- [ABOUT THIS TASK]: Find each line of the entries with the string "confirm", please, and copy it.

- [ENTRIES SHOWN]:

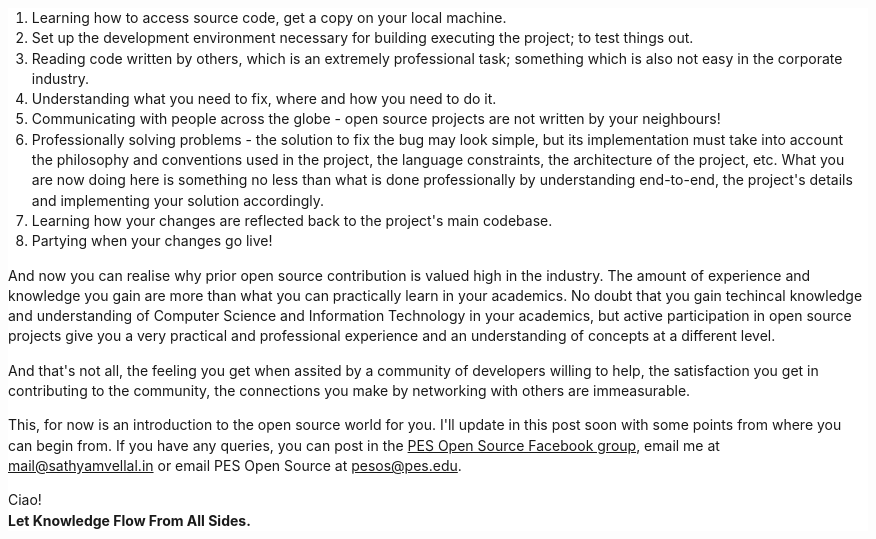 1. Learning how to access source code, get a copy on your local machine.
2. Set up the development environment necessary for building executing the project; to test things out.
3. Reading code written by others, which is an extremely professional task; something which is also not easy in the corporate industry.
4. Understanding what you need to fix, where and how you need to do it.
5. Communicating with people across the globe - open source projects are not written by your neighbours!
6. Professionally solving problems - the solution to fix the bug may look simple, but its implementation must take into account the philosophy and conventions used in the project, the language constraints, the architecture of the project, etc. What you are now doing here is something no less than what is done professionally by understanding end-to-end, the project's details and implementing your solution accordingly.
7. Learning how your changes are reflected back to the project's main codebase.
8. Partying when your changes go live!

And now you can realise why prior open source contribution is valued high in the industry. The amount of experience and knowledge you gain are more than what you can practically learn in your academics. No doubt that you gain techincal knowledge and understanding of Computer Science and Information Technology in your academics, but active participation in open source projects give you a very practical and professional experience and an understanding of concepts at a different level.

And that's not all, the feeling you get when assited by a community of developers willing to help, the satisfaction you get in contributing to the community, the connections you make by networking with others are immeasurable.

This, for now is an introduction to the open source world for you. I'll update in this post soon with some points from where you can begin from. If you have any queries, you can post in the [PES Open Source Facebook group](http://pesos.pes.edu/fb), email me at [mail@sathyamvellal.in](mailto:mail@sathyamvellal.in) or email PES Open Source at [pesos@pes.edu](mailto:pesos@pes.edu).

Ciao!  
**Let Knowledge Flow From All Sides.**
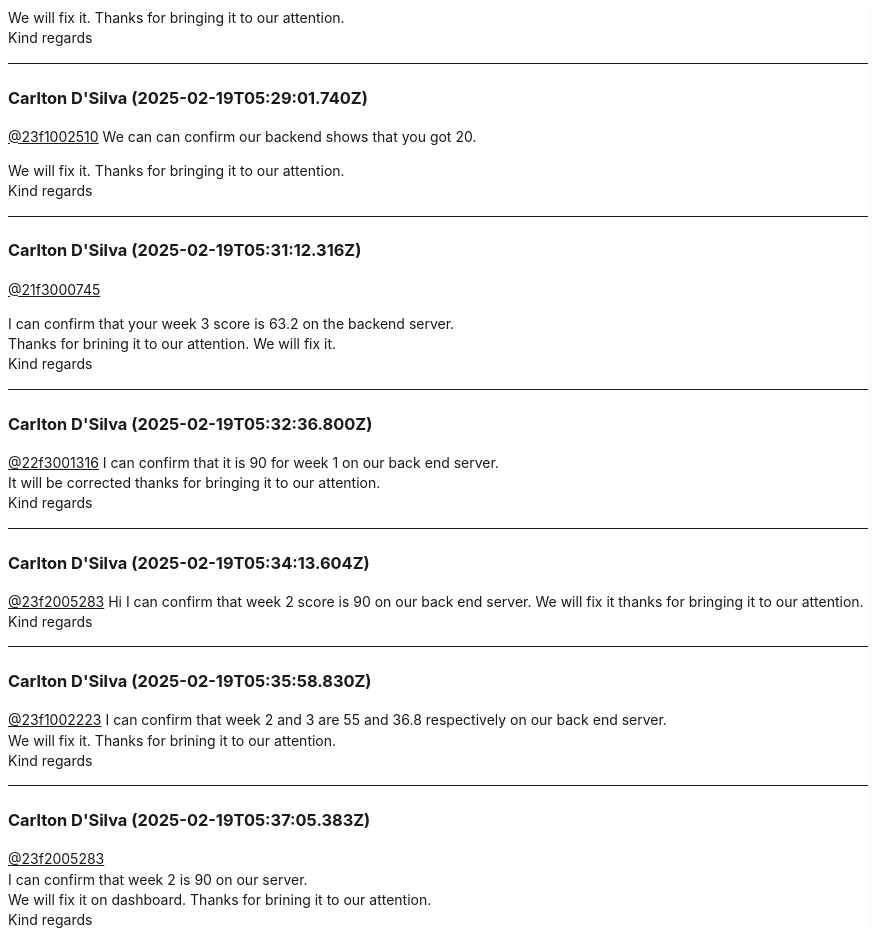 We will fix it. Thanks for bringing it to our attention.  
Kind regards


---
### Carlton D'Silva (2025-02-19T05:29:01.740Z)

[@23f1002510](/u/23f1002510) We can can confirm our backend shows that you got
20.

We will fix it. Thanks for bringing it to our attention.  
Kind regards


---
### Carlton D'Silva (2025-02-19T05:31:12.316Z)

[@21f3000745](/u/21f3000745)

I can confirm that your week 3 score is 63.2 on the backend server.  
Thanks for brining it to our attention. We will fix it.  
Kind regards


---
### Carlton D'Silva (2025-02-19T05:32:36.800Z)

[@22f3001316](/u/22f3001316) I can confirm that it is 90 for week 1 on our
back end server.  
It will be corrected thanks for bringing it to our attention.  
Kind regards


---
### Carlton D'Silva (2025-02-19T05:34:13.604Z)

[@23f2005283](/u/23f2005283) Hi I can confirm that week 2 score is 90 on our
back end server. We will fix it thanks for bringing it to our attention.  
Kind regards


---
### Carlton D'Silva (2025-02-19T05:35:58.830Z)

[@23f1002223](/u/23f1002223) I can confirm that week 2 and 3 are 55 and 36.8
respectively on our back end server.  
We will fix it. Thanks for brining it to our attention.  
Kind regards


---
### Carlton D'Silva (2025-02-19T05:37:05.383Z)

[@23f2005283](/u/23f2005283)  
I can confirm that week 2 is 90 on our server.  
We will fix it on dashboard. Thanks for brining it to our attention.  
Kind regards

- [RESPONSE TO THIS EXERCISE]:
[@23f1002510](/u/23f1002510) We can can confirm our backend shows that you got
I can confirm that your week 3 score is 63.2 on the backend server.  
[@22f3001316](/u/22f3001316) I can confirm that it is 90 for week 1 on our
[@23f2005283](/u/23f2005283) Hi I can confirm that week 2 score is 90 on our
[@23f1002223](/u/23f1002223) I can confirm that week 2 and 3 are 55 and 36.8
I can confirm that week 2 is 90 on our server.  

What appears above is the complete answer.